Steve McFarland (English & Spanish), Long Island Civic Engagement Table steve.mcfarland@maketheroadny.org516-336-0259
Maryann Sinclair Slutsky (English), Long Island Wins, mslutsky@longislandwins.com516-506-3505


Nassau Voters Call for Action on Minimum Wage, School Funding at Westbury Forum

State Senate forum, attended by Haber, demonstrates growing voter engagement from immigrants and communities of color 


WESTBURY — One summer soccer program suffers because over half its students require remedial summer classes. A working father struggles to pay the rising costs of rent while supporting his immigrant family. The stories were as diverse as the room of over 60 community members at the "Yes We Can" Community Center here on Thursday night, all calling for strong leadership on a slate of progressive reforms proposed in the state legislature. [Photos available here.]

The non-partisan forum – the first in a two-part series co-hosted by the Long Island Civic Engagement Table, Noticia, and Long Island Wins, will be followed by a Brentwood forum on October 22nd. Speakers at the event called for widespread voter turnout this election from Senate District 7's large population of voters of color, and featured a question and answer session with candidate Adam Haber, covering a range of issues.

Make the Road New York member Miguel Angel Jimenez said, "We are immigrants. We come to this country for a dream and work to support our families, but the minimum wage of $8.25 is exploitation. That's why we need to raise the wage, to be able to support our families and help our communities grow."
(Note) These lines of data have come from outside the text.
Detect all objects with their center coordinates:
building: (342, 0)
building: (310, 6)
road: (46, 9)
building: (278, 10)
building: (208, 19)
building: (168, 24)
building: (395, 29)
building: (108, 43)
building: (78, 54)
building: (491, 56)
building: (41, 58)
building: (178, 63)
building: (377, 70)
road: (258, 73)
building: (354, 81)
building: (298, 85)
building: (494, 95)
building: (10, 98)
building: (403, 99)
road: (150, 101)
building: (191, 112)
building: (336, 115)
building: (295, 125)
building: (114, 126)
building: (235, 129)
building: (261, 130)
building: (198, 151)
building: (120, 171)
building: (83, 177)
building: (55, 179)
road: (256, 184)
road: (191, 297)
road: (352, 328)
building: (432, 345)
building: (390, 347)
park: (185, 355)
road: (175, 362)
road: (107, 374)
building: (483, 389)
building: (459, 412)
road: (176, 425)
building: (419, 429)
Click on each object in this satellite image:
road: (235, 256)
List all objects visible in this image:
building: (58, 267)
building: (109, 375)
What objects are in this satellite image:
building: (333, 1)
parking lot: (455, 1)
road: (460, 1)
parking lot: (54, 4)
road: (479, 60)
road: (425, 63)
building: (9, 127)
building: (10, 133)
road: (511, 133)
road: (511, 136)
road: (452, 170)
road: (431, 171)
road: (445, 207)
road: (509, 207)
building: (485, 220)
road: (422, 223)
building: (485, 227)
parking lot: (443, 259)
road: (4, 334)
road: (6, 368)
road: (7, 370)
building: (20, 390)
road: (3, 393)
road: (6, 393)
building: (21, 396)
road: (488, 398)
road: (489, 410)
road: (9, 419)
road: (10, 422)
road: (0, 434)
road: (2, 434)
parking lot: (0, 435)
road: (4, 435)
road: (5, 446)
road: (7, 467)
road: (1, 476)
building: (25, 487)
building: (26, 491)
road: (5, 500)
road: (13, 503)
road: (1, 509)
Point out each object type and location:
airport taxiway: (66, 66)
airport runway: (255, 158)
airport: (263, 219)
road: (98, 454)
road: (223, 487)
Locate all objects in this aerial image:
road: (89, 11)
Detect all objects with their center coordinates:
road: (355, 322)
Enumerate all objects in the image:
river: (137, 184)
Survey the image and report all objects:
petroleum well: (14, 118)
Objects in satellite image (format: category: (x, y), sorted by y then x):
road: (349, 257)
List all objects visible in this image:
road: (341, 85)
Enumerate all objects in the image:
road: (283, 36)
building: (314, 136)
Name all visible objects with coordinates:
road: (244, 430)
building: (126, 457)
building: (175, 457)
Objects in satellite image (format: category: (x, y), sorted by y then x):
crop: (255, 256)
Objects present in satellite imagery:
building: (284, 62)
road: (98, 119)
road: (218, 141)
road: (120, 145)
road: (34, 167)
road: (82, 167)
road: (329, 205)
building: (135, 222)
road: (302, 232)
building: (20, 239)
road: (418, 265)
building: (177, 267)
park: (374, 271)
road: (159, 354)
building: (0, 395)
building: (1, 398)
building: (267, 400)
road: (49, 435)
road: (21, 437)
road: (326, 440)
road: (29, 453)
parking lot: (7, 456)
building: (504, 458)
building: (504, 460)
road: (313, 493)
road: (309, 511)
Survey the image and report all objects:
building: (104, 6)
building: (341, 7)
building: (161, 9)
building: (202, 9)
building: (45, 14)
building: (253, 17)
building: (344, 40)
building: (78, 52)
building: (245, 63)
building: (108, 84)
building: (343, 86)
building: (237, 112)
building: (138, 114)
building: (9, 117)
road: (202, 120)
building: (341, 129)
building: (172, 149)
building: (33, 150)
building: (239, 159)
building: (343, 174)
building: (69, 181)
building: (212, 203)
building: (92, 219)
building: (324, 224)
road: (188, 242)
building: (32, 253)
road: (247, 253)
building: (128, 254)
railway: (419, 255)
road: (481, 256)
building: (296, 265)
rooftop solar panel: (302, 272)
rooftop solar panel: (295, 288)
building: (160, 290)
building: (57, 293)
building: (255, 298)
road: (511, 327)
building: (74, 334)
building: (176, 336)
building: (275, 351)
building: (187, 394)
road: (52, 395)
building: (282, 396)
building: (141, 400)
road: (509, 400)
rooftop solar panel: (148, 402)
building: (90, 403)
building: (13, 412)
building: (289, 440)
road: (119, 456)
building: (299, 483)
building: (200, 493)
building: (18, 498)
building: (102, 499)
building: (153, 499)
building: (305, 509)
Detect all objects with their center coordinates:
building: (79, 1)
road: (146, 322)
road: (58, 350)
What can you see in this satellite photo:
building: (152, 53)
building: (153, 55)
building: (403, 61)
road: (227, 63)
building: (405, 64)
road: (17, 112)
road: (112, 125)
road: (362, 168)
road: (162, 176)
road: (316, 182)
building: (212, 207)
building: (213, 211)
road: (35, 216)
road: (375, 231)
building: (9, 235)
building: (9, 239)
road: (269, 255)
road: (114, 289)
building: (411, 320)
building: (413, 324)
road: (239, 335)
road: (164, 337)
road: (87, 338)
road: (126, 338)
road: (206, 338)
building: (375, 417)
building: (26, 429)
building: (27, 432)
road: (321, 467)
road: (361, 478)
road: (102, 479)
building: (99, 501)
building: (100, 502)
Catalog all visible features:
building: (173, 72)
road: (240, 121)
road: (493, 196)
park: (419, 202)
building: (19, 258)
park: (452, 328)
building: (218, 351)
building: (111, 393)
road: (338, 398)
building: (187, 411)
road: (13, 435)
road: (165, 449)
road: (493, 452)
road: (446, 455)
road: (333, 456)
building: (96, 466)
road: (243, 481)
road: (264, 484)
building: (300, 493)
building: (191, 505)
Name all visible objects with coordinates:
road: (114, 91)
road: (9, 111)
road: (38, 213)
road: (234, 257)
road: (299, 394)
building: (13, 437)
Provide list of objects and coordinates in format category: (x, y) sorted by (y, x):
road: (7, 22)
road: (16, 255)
Diane Goins, chapter president of New York Communities for Change, said, "This election needs to be about the issues that affect working families in Long Island. Residents in neighborhoods like Westbury and new cases want their candidates to talk about raising wages and improving our public schools."

"Immigrants and voters of color are the engine of growth in Nassau County, and this Senate District is a perfect example of that change," said Steve McFarland, Coordinator of the Long Island Civic Engagement Table. "Issues like the minimum wage and school funding really matter to working class voters, and they will be turning out at the polls this November to make their voices heard. We're proud to have co-hosted this bilingual forum, and to be part of this growing movement."

"Tonight's forum was a great opportunity to hear about key issues facing Long Island voters," said Maryann Slutsky, Executive Director of Long Island Wins. "Forums like this are a good reminder that the elections this November will have a direct effect on the lives of voters and the communities they live in."

"Long Island Senators are a critical voting block in legislation that impact communities of color in the State of New York. Candidates' positions on key issues must be publicly shared to all voters and allow an educated electorate to decide who will best represent their interests in Albany," says Lucia Gomez, Executive Director of La Fuente. "If we are to move forward in this state, the days in which name recognition and partisan affiliation alone dictate the outcome of these seats must be put to rest.  Candidates must respond and listen to the concerns of all voters in their district, and this must be a prerequisite, not an option."

“The NYIC is committed to expanding opportunities for immigrant communities across New York State to be civically engaged in local government," said Steven Choi, Executive Director of the New York Immigration Coalition. "We are excited to be part of this work on Long Island that is lifting up diverse community voices and empowering immigrants to advocate for issues that are important to them."